History and Culture of the San Luis Valley

The area comprising the SAN LUIS VALLEY and RIO GRANDE NATIONAL FOREST has a rich and colorful history.

Native American Paleo-Indian cultures, beginning with the Clovis and Folsom Complexes (11,000 years ago) were the first know inhabitants of the area. These and the following cultures of the Archaic Stage and the Ute Indians lived by hunting animals and gathering native plants found in the area.
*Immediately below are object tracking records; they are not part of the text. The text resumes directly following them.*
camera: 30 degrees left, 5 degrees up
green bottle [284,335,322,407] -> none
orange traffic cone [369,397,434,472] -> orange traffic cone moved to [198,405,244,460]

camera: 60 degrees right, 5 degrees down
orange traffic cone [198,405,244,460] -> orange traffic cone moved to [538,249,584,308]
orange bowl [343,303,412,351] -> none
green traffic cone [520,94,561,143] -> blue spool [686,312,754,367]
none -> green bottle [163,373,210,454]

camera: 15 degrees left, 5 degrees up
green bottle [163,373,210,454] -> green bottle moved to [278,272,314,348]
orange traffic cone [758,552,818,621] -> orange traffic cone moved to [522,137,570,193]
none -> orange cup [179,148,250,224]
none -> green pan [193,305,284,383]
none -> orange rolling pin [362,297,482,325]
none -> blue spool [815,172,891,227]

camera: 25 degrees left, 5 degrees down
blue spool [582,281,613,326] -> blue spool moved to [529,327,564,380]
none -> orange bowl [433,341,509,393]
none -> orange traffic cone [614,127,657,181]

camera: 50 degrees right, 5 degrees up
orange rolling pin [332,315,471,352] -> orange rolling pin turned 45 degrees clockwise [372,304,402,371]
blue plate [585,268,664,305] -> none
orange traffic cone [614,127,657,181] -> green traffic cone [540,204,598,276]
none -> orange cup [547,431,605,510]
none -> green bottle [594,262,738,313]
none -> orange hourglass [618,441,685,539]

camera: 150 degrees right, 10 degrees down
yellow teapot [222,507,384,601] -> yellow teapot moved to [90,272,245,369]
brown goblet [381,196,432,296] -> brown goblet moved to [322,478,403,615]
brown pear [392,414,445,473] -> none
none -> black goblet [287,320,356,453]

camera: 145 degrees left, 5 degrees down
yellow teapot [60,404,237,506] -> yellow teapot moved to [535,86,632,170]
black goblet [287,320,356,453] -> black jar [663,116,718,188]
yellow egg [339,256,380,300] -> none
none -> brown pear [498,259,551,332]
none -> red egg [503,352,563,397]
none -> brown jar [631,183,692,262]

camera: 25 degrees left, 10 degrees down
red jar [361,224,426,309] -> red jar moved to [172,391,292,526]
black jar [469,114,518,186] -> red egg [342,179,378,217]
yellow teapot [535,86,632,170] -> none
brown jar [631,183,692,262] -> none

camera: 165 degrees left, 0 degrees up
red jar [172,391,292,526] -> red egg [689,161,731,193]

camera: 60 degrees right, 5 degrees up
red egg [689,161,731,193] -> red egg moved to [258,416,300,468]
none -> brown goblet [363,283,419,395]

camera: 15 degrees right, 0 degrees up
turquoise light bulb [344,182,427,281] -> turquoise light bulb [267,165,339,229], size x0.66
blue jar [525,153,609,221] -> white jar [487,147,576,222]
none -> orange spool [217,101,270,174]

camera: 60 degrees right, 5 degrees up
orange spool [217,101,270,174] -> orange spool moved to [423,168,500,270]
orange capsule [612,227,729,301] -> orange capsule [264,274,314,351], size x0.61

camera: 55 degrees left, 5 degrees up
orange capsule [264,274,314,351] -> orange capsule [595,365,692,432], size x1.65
The Spanish began exploring the San Luis area during the late 1500’s. In an attempt to get people to settle the area, Mexico established numerous land grants within the Spanish territory. In 1770, Don Juan Baustista de Anza traveled through the San Luis Valley and over Poncha Pass in attempt to crush the Comanches who threatened the Spanish settlers.

The valley remained largely unsettled until the area became the territory of the United States around 1850.

The first permanent settlement in Colorado, known as San Luis de la Culebra, was established in 1851 on the Rio Culebra River on the Sangre de Cristo Grant.

To protect the early settlers in the valley, Fort Massachusetts was established, north of San Luis, in 1852.

La Loma de San Jose, near present Del Norte, was first inhabited by Hispanic families in 1859 that left the Santa Fe area. Irrigation ditches were constructed and farms established. More extensive farming activities began in the 1880’s near Hooper and the area near Monte Vista where large-scale irrigation systems were built.